* Exercise requirements
Whatever appears in the data below, copy it exactly.

Collected data entries:
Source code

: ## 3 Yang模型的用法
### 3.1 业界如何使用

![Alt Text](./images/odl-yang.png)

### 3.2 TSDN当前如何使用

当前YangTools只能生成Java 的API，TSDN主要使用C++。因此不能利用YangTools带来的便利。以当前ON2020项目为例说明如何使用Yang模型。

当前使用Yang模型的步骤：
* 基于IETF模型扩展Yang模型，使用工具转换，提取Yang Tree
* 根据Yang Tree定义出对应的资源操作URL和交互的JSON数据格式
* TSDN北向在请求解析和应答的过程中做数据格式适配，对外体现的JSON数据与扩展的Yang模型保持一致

* Task output
Source code

: ## 3 Yang模型的用法
### 3.1 业界如何使用

![Alt Text](./images/odl-yang.png)

### 3.2 TSDN当前如何使用

当前YangTools只能生成Java 的API，TSDN主要使用C++。因此不能利用YangTools带来的便利。以当前ON2020项目为例说明如何使用Yang模型。

当前使用Yang模型的步骤：
* 基于IETF模型扩展Yang模型，使用工具转换，提取Yang Tree
* 根据Yang Tree定义出对应的资源操作URL和交互的JSON数据格式
* TSDN北向在请求解析和应答的过程中做数据格式适配，对外体现的JSON数据与扩展的Yang模型保持一致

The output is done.